* Directions for this task
Set down exactly the first line of the entries and every line after it, through the line with "1092 60 8.14".

* Data to examine
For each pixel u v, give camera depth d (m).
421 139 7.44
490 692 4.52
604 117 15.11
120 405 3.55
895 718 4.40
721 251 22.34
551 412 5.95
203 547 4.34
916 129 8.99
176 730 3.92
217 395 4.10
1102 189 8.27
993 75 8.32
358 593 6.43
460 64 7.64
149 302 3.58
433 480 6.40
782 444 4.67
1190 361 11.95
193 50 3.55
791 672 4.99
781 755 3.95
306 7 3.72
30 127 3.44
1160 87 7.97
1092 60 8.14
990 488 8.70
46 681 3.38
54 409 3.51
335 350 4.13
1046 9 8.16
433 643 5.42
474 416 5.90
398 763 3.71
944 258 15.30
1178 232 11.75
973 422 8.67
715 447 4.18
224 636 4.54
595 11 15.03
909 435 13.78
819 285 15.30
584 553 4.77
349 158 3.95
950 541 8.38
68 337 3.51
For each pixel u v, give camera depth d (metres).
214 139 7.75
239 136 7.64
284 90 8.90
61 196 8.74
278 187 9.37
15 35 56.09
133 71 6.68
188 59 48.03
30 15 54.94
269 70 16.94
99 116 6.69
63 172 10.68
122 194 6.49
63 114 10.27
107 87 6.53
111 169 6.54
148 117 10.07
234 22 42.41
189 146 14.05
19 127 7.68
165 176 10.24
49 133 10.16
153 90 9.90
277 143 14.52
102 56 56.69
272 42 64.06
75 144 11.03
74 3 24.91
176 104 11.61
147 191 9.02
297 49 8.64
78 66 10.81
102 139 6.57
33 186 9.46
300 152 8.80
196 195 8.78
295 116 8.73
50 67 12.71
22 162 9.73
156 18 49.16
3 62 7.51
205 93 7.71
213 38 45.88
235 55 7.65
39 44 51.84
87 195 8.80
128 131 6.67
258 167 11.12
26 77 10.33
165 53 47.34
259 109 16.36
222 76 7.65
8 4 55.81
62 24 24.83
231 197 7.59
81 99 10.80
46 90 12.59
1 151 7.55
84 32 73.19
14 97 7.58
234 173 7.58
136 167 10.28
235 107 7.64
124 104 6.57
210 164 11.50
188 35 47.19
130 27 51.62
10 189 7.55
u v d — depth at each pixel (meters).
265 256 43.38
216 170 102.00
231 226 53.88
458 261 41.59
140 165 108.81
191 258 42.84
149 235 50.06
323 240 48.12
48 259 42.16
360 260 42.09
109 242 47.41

* Response to this task
For each pixel u v, give camera depth d (m).
421 139 7.44
490 692 4.52
604 117 15.11
120 405 3.55
895 718 4.40
721 251 22.34
551 412 5.95
203 547 4.34
916 129 8.99
176 730 3.92
217 395 4.10
1102 189 8.27
993 75 8.32
358 593 6.43
460 64 7.64
149 302 3.58
433 480 6.40
782 444 4.67
1190 361 11.95
193 50 3.55
791 672 4.99
781 755 3.95
306 7 3.72
30 127 3.44
1160 87 7.97
1092 60 8.14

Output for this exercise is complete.